The only way to really avoid it at this point is for the big 2 to do the major reboot every couple of years just for that reason.
The problem is that reboots take a level of editorial fortitude that is rare in modern comics. And, doing them well takes a level of thought that is even more rare.
And, there is another problem...
Then there's the whole thing where writers just come up with a concept of "hey what if we did blank with character X?" and getting so stuck on how excited they are about what they just came up with that they don't even bother to think about whether or not it retcons or contradicts something else.
The problem here is less that they do not consider if one thing retcons another than it is that they do not think if the new idea is worth it, or what the long-term impact will be.

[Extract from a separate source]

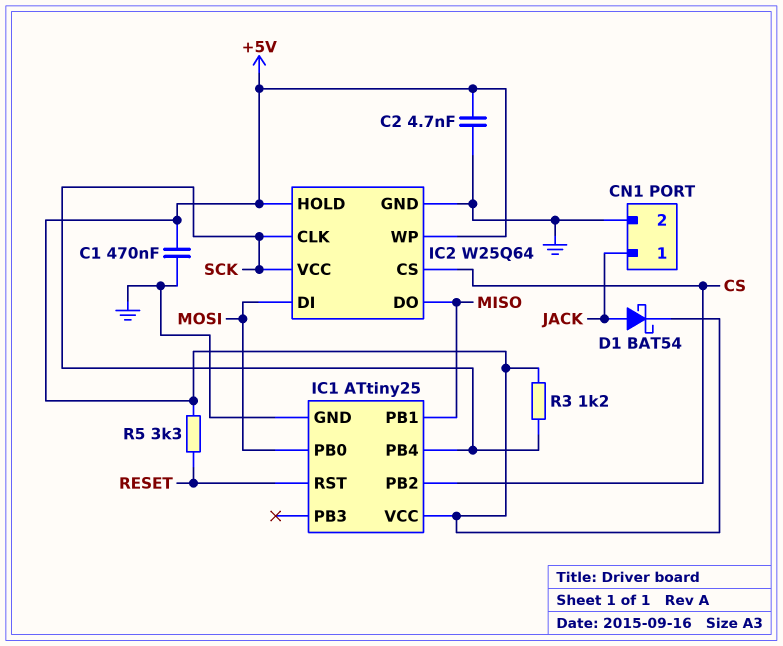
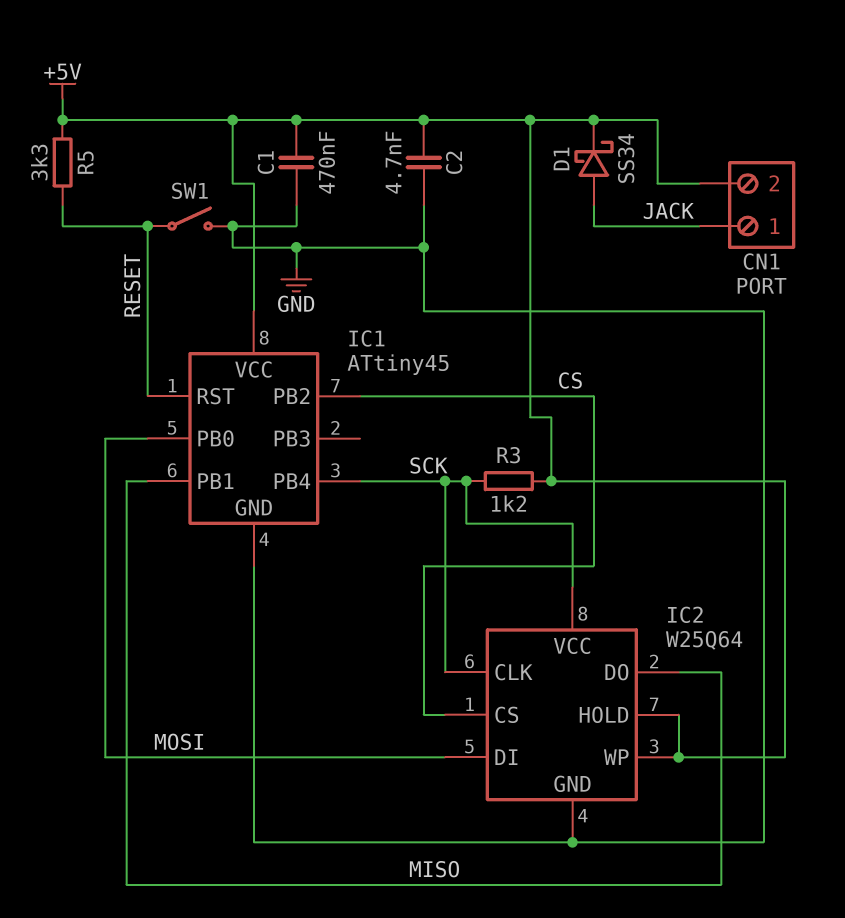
CN1 pin 2: GND -> +5V
D1: schottky BAT54 (A JACK, K +5V) -> schottky SS34 (A JACK, K +5V)
IC1: ATtiny25 -> ATtiny45
SW1: none -> switch (GND, RESET)

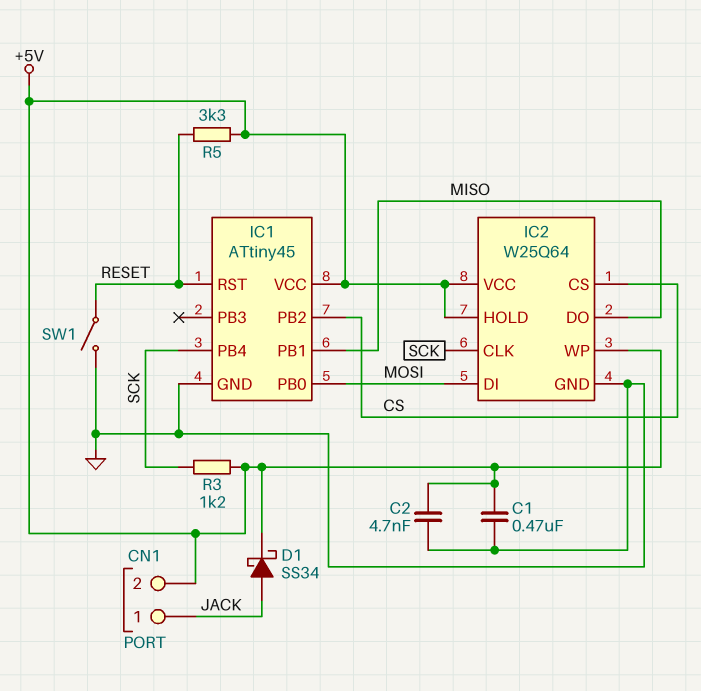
IC2 pin VCC: SCK -> +5V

As much as I like idea-based stories, comics are primarily event driven. But, the more quickly and easily one story over-writes another, the less meaning the events have at even a basic level. (Who cares if Captain America gets shot if he is just going to come back thanks to a magic bullet? I am hard-pressed to think of a single event book that has really mattered. Even CoIE has functionally been over-written.)

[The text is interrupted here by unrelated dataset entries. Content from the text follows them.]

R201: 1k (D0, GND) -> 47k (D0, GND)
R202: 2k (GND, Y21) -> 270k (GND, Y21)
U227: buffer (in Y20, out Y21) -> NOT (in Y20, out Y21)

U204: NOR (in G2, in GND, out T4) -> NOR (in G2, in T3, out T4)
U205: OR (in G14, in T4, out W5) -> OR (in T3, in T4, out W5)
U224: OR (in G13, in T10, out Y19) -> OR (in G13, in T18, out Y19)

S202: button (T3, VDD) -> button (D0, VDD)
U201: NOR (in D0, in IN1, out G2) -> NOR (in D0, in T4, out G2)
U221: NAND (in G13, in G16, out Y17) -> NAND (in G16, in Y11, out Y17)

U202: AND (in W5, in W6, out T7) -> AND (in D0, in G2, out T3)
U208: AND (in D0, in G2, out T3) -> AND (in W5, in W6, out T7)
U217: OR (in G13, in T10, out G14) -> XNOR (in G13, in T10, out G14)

How does movie continuity even factor into comic book continuity anyway? There is a huge difference between what those two mediums have to deal with when it comes to continuity....
In terms of changing scenes and pacing, yes. But, the basics of telling a cohesive story are the same in both cases.

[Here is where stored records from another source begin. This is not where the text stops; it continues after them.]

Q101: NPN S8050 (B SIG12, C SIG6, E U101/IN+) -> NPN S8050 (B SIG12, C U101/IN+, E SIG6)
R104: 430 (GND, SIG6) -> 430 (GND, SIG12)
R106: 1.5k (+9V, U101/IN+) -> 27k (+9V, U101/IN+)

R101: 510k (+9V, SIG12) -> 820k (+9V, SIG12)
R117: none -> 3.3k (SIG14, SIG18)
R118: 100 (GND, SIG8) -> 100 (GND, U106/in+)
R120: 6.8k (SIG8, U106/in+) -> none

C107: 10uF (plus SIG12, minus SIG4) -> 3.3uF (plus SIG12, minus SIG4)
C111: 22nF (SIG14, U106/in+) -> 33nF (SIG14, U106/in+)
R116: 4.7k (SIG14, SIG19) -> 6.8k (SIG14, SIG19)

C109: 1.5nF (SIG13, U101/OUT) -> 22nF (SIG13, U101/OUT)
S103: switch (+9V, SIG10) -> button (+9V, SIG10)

You can't just keep telling the stories the same way all the time, you have to be able to change things up once in a while. Just as people grow, change, adapt, so to do characters in these stories.
This is one of the reasons I get so annoyed when the big 2, especially DC, reset everything to just the way it was when....... A friend of mine is reading "Blackest Night", and it is becoming obvious how quickly the multi-colored Corps are going to be forgotten/written out.
I would actually like to see a superhero series written along the lines of "For Better or Worse", where the characters age and occasionally die (from aging). Yes, I know FBOW is has been re-started, but only after over 25 years. The only problem here is that many comic fans do not handle change well. (Yes, this is a stereotype. But, I have seen more than enough evidence to justify it over the years.)
So far, Enterprise was the only one that I can recall that blatantly out and out contradicted continuity and one could even argue that the way it ended effectively explains any contradiction. Heh, that was the best way to end that series. Riker walks out of the holodeck and says "Computer, end program". Etcha-sketch! Whole series never happened!
On the other hand, that would mean viewers just sat through a "dream-sequence". (I am still trying to work out why the proto-Federation did not throw the Vulcans under the Andoran bus when the had the chance.)
This is actually in response to my bit in the AHM thread about how Megatron is acting different towards Starscream in AHM than he did in Infiltration. I pointed out how this is a similar case to what happened in the live action movies--in ROTF, a lot of people were surprised at how Prime was openly willing to just go and action hero murder Decepticons, which differed both with how Prime is usually portrayed and partially with the '07 film. (Prime still murdered Bonecrusher without a second thought, but he seemed to be more forgiving when it came to Megs, I thought.)
Killing Bonecrusher, (and in some drafts, Barricade), was justified.
I was less annoyed that Prime and co killed Demolishor and Sideways in the second movie than with how they did it. Prime's "Dirty Harry" moment put the movie an example of unintentional self-parody.
The regret he showed after Megatron died, (even though Sam is actually the one who killed Megatron), is likely the result of bad editing and using a scene from a draft that kept the "Prime and Megatron are brothers" plot.